The vote came after councillors were informed at a meeting on Saturday that the State Government wanted to establish “an independent board which collectively possess a range of expertise” to the Adelaide Park Lands Authority.
Under the Adelaide Park Lands Act, the APLA must be comprised of 10 members, half of which are appointed by the State Government and the other half appointed by the city council.
In the past, the city council has filled its quota on the APLA board with four elected members, with the fifth position designated to the Lord Mayor as the presiding member.
The current board is due for renewal at the end of this month, with councillors on Tuesday night voting to elect their five new representatives.
Councillors told InDaily earlier this week that they were told on Saturday that the State Government was seeking to restructure the APLA board to ensure the council representatives consisted of one Kaurna person, two council members (including the Lord Mayor) and two “skills based representatives”.
That request was adhered to on Tuesday night, with the majority of councillors voting to nominate Kaurna representative Jessica Davies-Huynh, architect and urban designer Matt Davis, recreation planner Alison Bretones and south ward councillor Alexander Hyde to the board.
The nominees will replace the council’s interim representatives Anne Moran, Robert Simms, Phil Martin and Helen Donovan – all of whom are elected members.
The vote drew backlash from the interim representatives at Tuesday’s meeting, with area council Robert Simms describing the decision as a “really, really curious state of affairs”.
“This is probably the first time in history that this council is actually willingly giving up council representation on a body such as this,” he said.
“I cannot understand why this council would willingly give away the influence that we have had through that body.”

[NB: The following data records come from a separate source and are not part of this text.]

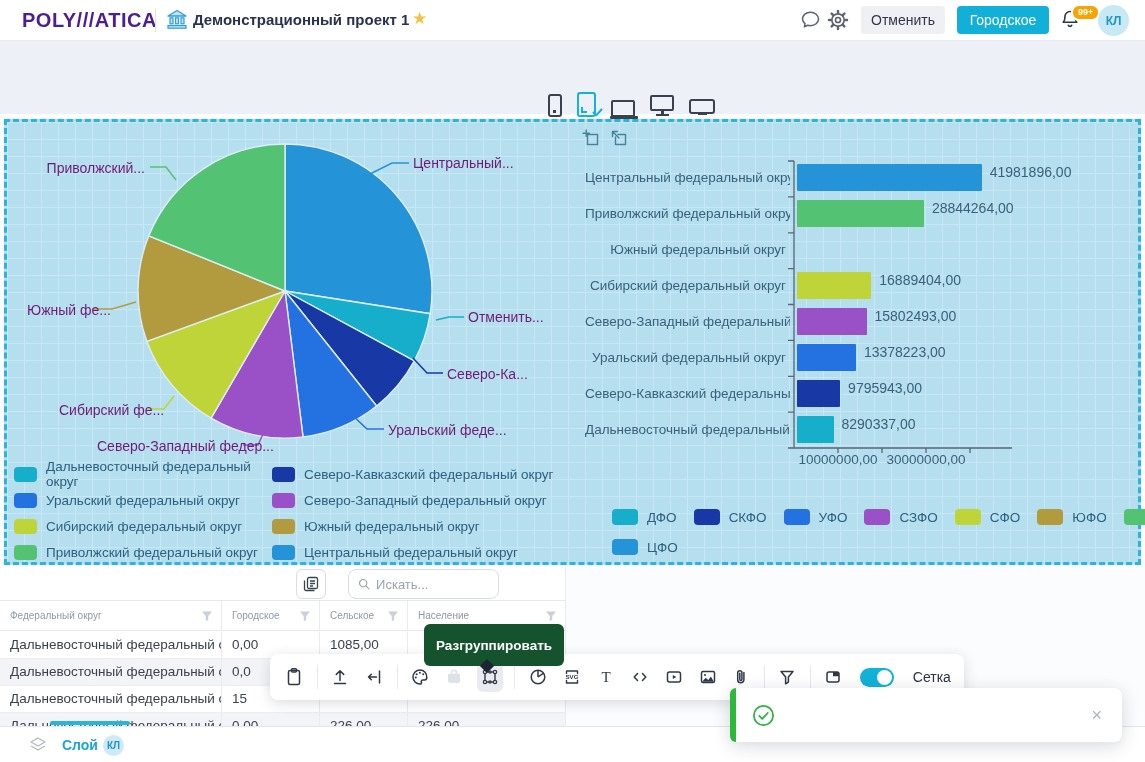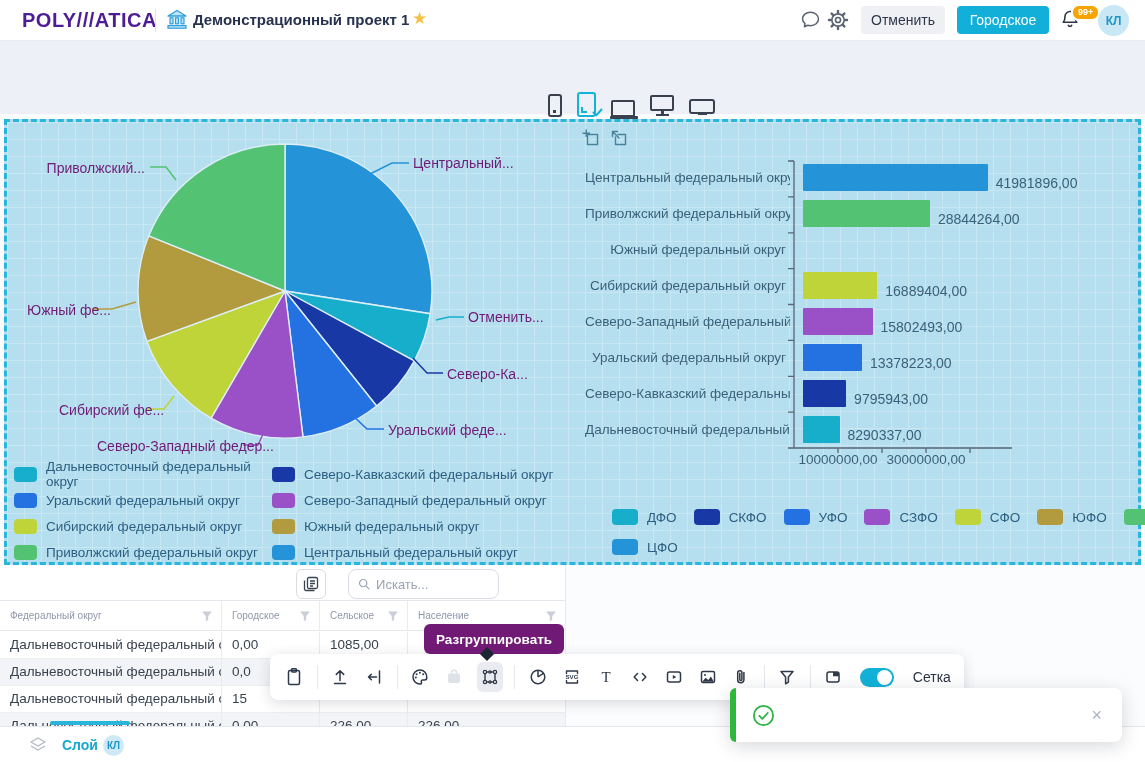--- a/index.html
+++ b/index.html
@@ -59,21 +59,21 @@
   #pie-legend { position:absolute; left:14px; top:461px; z-index:3; }
   .pie-legend-row { display:flex; height:26px; align-items:center; }
   .pie-legend-row .legend-item:first-child { width:258px; }
   .legend-item { display:flex; align-items:center; gap:9px; font-size:13.5px; color:#2c5f82; cursor:pointer; }
   .swatch { display:inline-block; width:23px; height:15px; border-radius:4px; flex:0 0 auto; }
 
   
   #bar-rows { position:absolute; left:585px; top:160px; width:556px; z-index:2; }
   .bar-row { height:35.9px; display:flex; align-items:center; }
   .bar-cat { width:205px; text-align:right; font-size:13.5px; color:#3a607a; padding-right:4px; white-space:nowrap; overflow:hidden; }
-  .bar-track { display:flex; align-items:flex-end; margin-left:13px; }
+  .bar-track { display:flex; align-items:flex-start; margin-left:7px; }
   .bar-rect { height:27px; border-radius:1px; }
   .bar-val { margin-left:8px; font-size:14px; color:#3a607a; white-space:nowrap; }
   #bar-axis { position:absolute; left:788px; top:157px; width:236px; height:312px; z-index:2; }
   .xtick { position:absolute; top:452px; width:92px; text-align:center; font-size:13.5px; color:#3a607a; z-index:3; }
   #bar-legend { position:absolute; left:612px; top:502px; z-index:3; }
   .bar-legend-row { display:flex; gap:17px; height:30px; align-items:center; }
   .bar-legend-row .swatch { width:26px; height:16px; }
 
   
   .table-widget { position:absolute; left:0; top:565px; width:566px; height:161px; background:#fff; z-index:5; overflow:hidden; border-right:1px solid #e8ebef; }
@@ -85,21 +85,21 @@
   .tbl-header { position:absolute; left:0; top:35px; height:31px; display:flex; border-top:1px solid #e4e7ec; border-bottom:1px solid #e4e7ec; width:566px; }
   .th { display:flex; align-items:center; justify-content:space-between; padding:0 8px 0 10px; font-size:10px; color:#8e98a8; border-right:1px solid #e8ebef; }
   .tbl-body { position:absolute; left:0; top:67px; width:566px; }
   .tr { display:flex; height:27px; }
   .tr:nth-child(even) { background:#f2f4f7; }
   .td { font-size:13.5px; color:#39424f; padding:5px 8px 0 10px; border-right:1px solid #e8ebef; border-bottom:1px solid #eceef2; white-space:nowrap; overflow:hidden; }
   .c0 { width:222px; } .c1 { width:98px; } .c2 { width:88px; } .c3 { width:158px; }
   .tbl-hscroll { position:absolute; left:50px; top:156px; width:80px; height:4px; background:#29b4d9; border-radius:2px; }
 
   
-  .tooltip { position:absolute; left:424px; top:624px; height:30px; background:#701a75; color:#fff; font-size:13.5px; font-weight:600; border-radius:6px; display:flex; align-items:center; padding:0 12px; z-index:30; }
+  .tooltip { position:absolute; left:424px; top:624px; height:42px; background:#14532d; color:#fff; font-size:13.5px; font-weight:600; border-radius:6px; display:flex; align-items:center; padding:0 12px; z-index:30; }
   .tooltip::after { content:""; position:absolute; left:58px; bottom:-5px; width:10px; height:10px; background:#1d2433; transform:rotate(45deg); }
 
   
   .fl-toolbar { position:absolute; left:270px; top:654px; width:694px; height:46px; background:#fff; border-radius:8px; box-shadow:0 3px 14px rgba(30,40,60,.16); display:flex; align-items:center; padding:0 13px; gap:11px; z-index:25; }
   .tb-icon { width:26px; height:26px; display:flex; align-items:center; justify-content:center; cursor:pointer; background:none; border:none; padding:0; }
   .tb-icon.active { width:30px; height:30px; background:#e9ebf0; border-radius:6px; }
   .tb-sep { width:1px; height:24px; background:#e4e7ec; flex:0 0 auto; }
   .toggle { width:34px; height:19px; border-radius:10px; background:#12b2d8; position:relative; cursor:pointer; flex:0 0 auto; margin-left:4px; }
   .toggle::after { content:""; position:absolute; right:2px; top:2px; width:15px; height:15px; background:#fff; border-radius:50%; }
   .toggle-label { font-size:14px; color:#2b3442; margin-left:8px; }

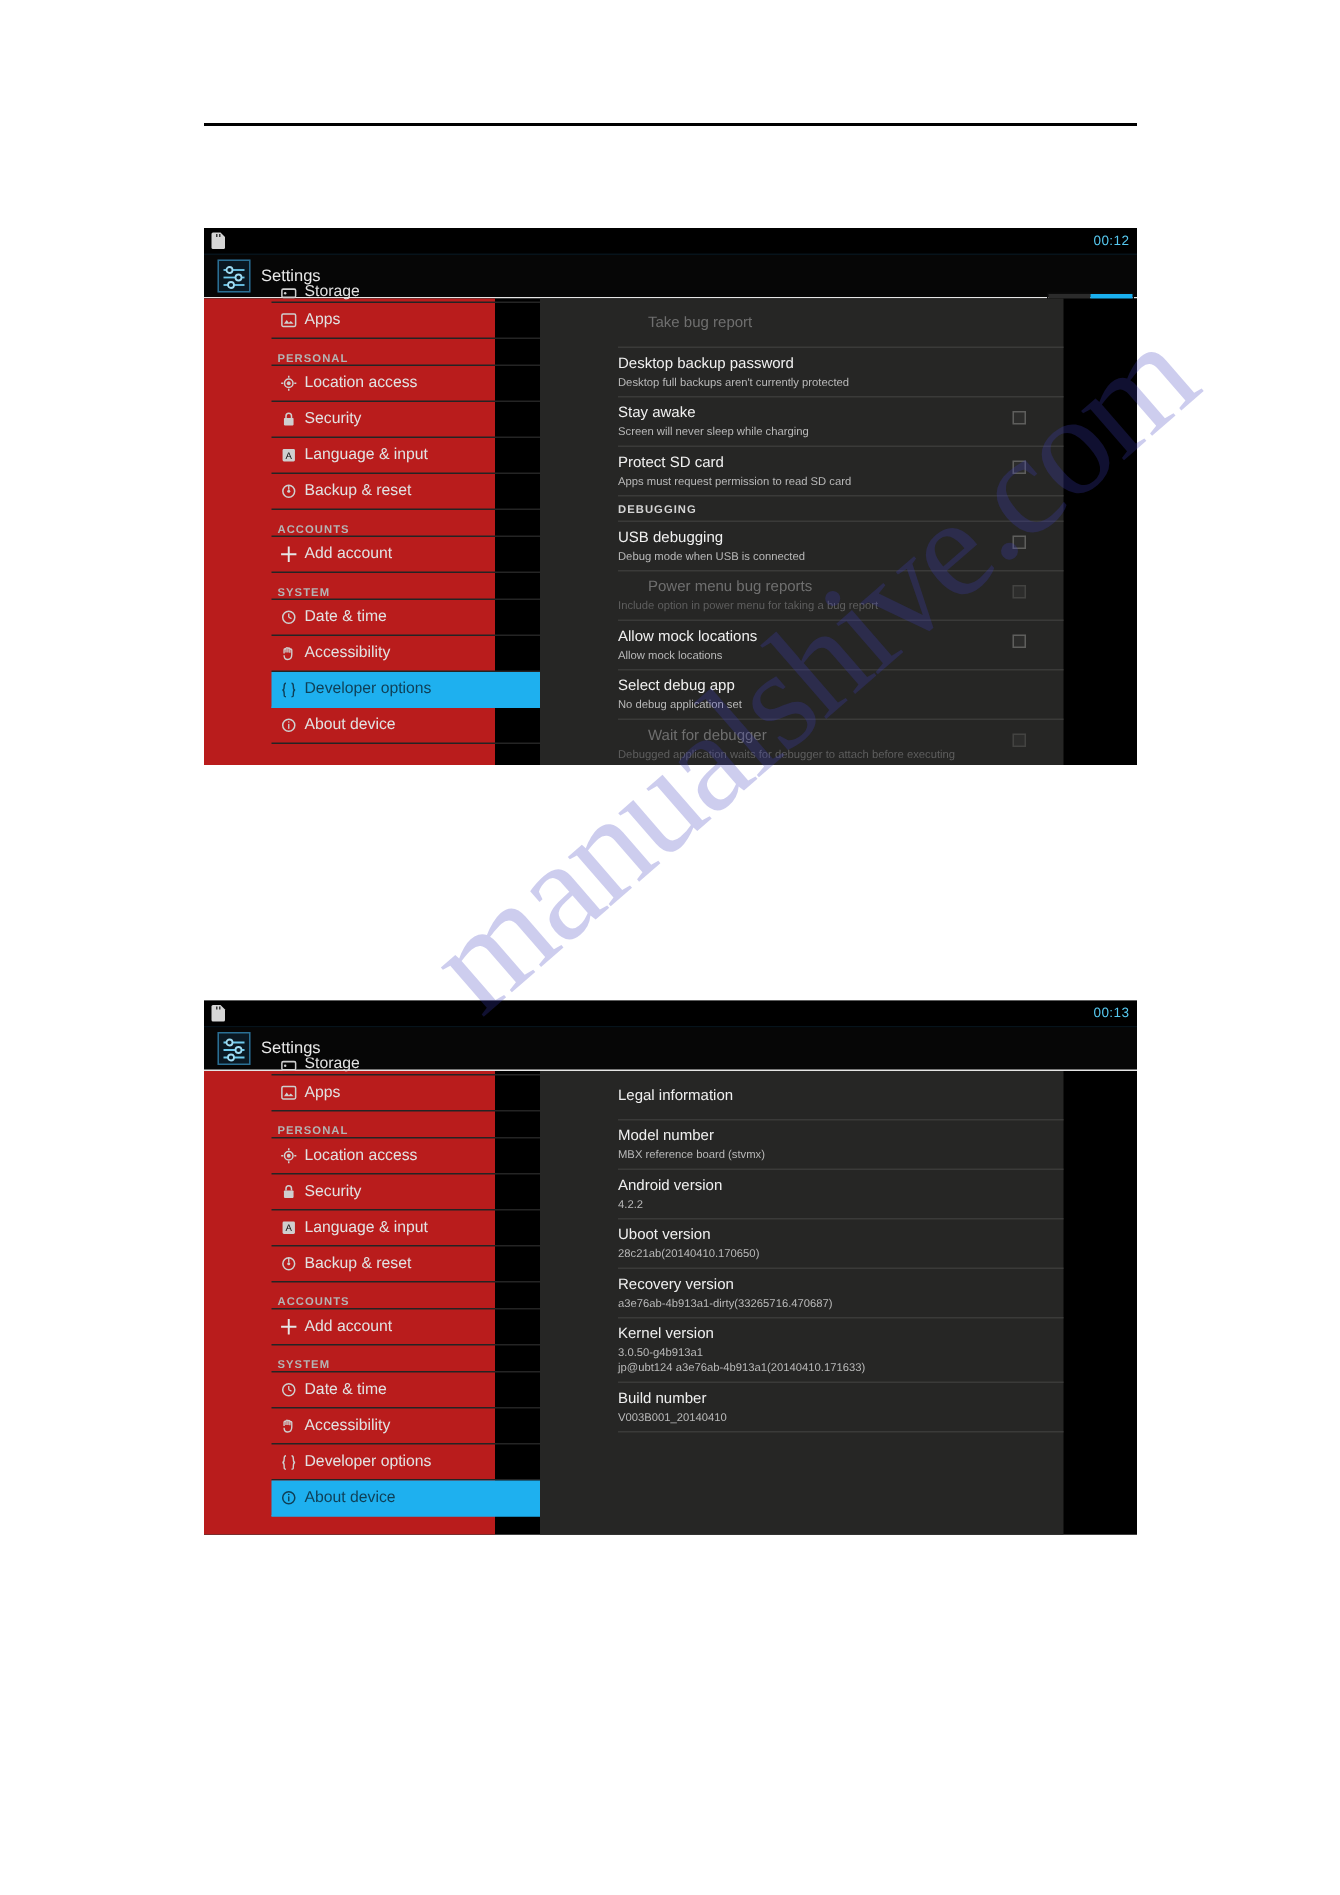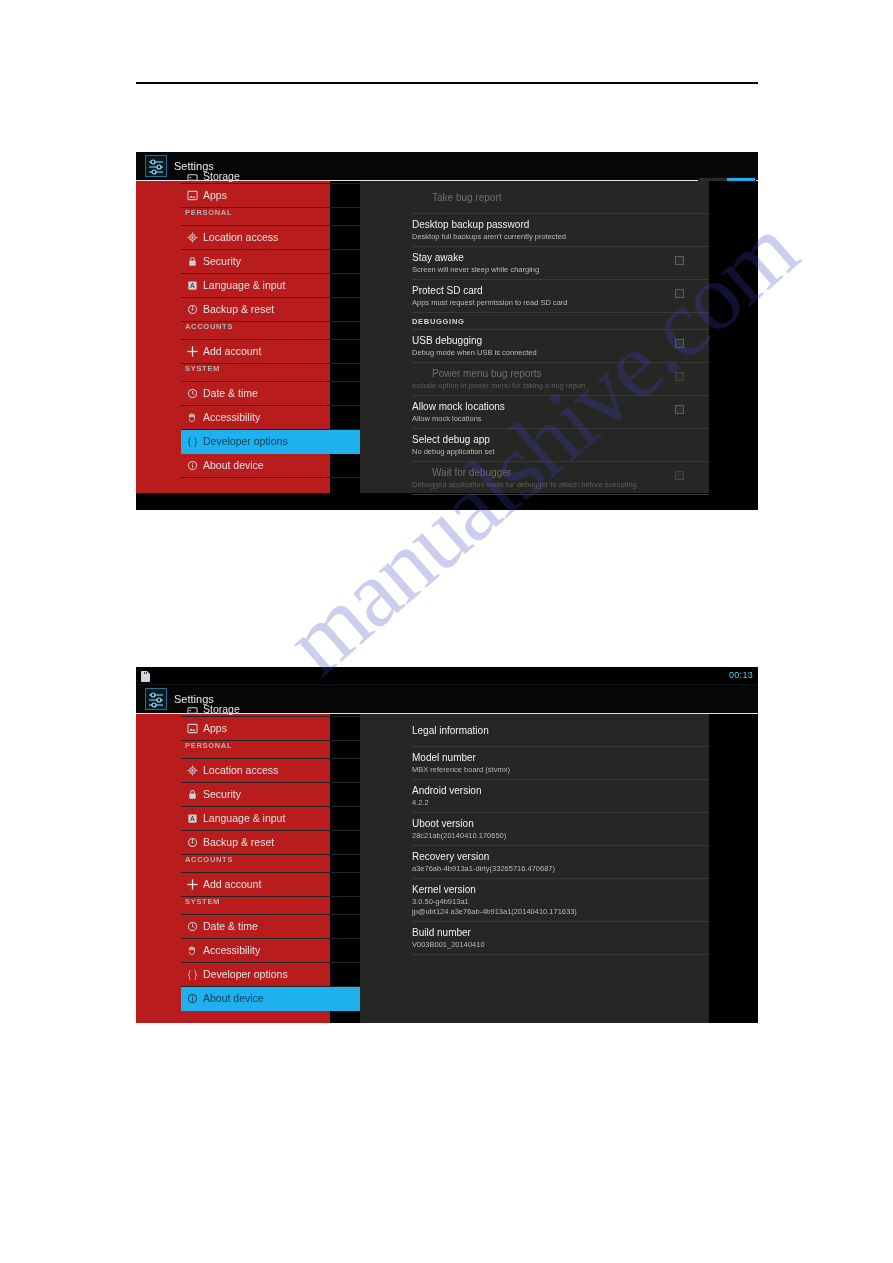--- a/index.html
+++ b/index.html
@@ -185,21 +185,21 @@
   .nav-row.selected .lbl { color: #0f3f56; }
   .nav-row.selected .ico { color: #0f3f56; }
   .nav-row.partial {
     height: 12px;
     overflow: hidden;
     align-items: flex-end;
   }
   .nav-head {
     height: 18px;
     display: flex;
-    align-items: flex-start;
+    align-items: flex-end;
     padding-left: 4px;
     border-bottom: 1px solid #242424;
     box-sizing: border-box;
   }
   .nav-head span {
     font-size: 7.5px;
     font-weight: bold;
     letter-spacing: 0.7px;
     color: #b4b4b4;
   }
@@ -269,20 +269,30 @@
   
   .panel-pad { height: 6px; }
 </style>
 </head>
 <body>
 
 <div class="page-rule"></div>
 
 <div class="shot shot-1">
 
+  <div class="statusbar">
+    <span class="sb-icon">
+      <svg width="12" height="13" viewBox="0 0 12 13">
+        <path d="M2 1h5l3 3v7a1 1 0 0 1-1 1H2a1 1 0 0 1-1-1V2a1 1 0 0 1 1-1z" fill="#d6d6d6"></path>
+        <rect x="4" y="2" width="1" height="2" fill="#3a3a3a"></rect>
+        <rect x="6" y="2" width="1" height="2" fill="#3a3a3a"></rect>
+      </svg>
+    </span>
+    <span class="sb-clock">00:12</span>
+  </div>
 
   <div class="actionbar">
     <span class="ab-icon">
       <svg width="20" height="20" viewBox="0 0 20 20">
         <line x1="3" y1="6" x2="17" y2="6" stroke="#6ec9ec" stroke-width="1.2"></line>
         <circle cx="7" cy="6" r="2" fill="#0a1822" stroke="#9fdcf3" stroke-width="1.2"></circle>
         <line x1="3" y1="11" x2="17" y2="11" stroke="#6ec9ec" stroke-width="1.2"></line>
         <circle cx="13" cy="11" r="2" fill="#0a1822" stroke="#9fdcf3" stroke-width="1.2"></circle>
         <line x1="3" y1="16" x2="17" y2="16" stroke="#6ec9ec" stroke-width="1.2"></line>
         <circle cx="8" cy="16" r="2" fill="#0a1822" stroke="#9fdcf3" stroke-width="1.2"></circle>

Simms likened the move to passing control of the park lands to the State Government.
“My concern with the park lands is that giving the Government control of the park lands is like giving Count Dracula the keys to the blood bank,” he said.
“Once they sink their teeth in we can’t control what they do.”
But fellow area councillor Franz Knoll said the new nominations were “certainly a step forward”.
Knoll praised both the council and State Government’s selected nominees, describing the new board as comprising “a cross-section of people that are specialists in this area”.
“I think the attempt to depoliticise the advice is certainly a wonderful change to the previous arrangements,” he said.
“At the end of the day we want good, balanced outcomes and that means getting advice that is not in a political nature.”
But north ward councillor Phil Martin accused the council of “rolling over like a puppy excitedly looking for a pat on the belly from the Minister”.
“I understand why Councillor Knoll would feel the way he does – it is the decision of his son (Planning Minister Stephan Knoll),” he said.
“In most of these matters it is the council members as representatives of the rate payers, as landlords, who will exercise decisions on these matters.
“This will be regretted in decades to come.”
Lord Mayor Sandy Verschoor said all decisions relating to the park lands would still come through council.
“This was a conversation, we have not been demanded, we have not been directed; we have been given an opportunity to put in an expert membership in terms of the advice we get from APLA,” she said.
Deputy Lord Mayor Houssam Abiad agreed, saying the council still had opportunities to make recommendations or change proposals in the council chamber.
“This is a wise move from council,” he said.
“It gets us to think outside the square.”
The State Government’s nominations to the APLA board include architect Kirsteen Mackay, botanist Stephen Forbes, urban planners Stephanie Johnston and Ben Willsmore and conservationist Craig Wilkins.
The new board will sit from April 1 to December 2020.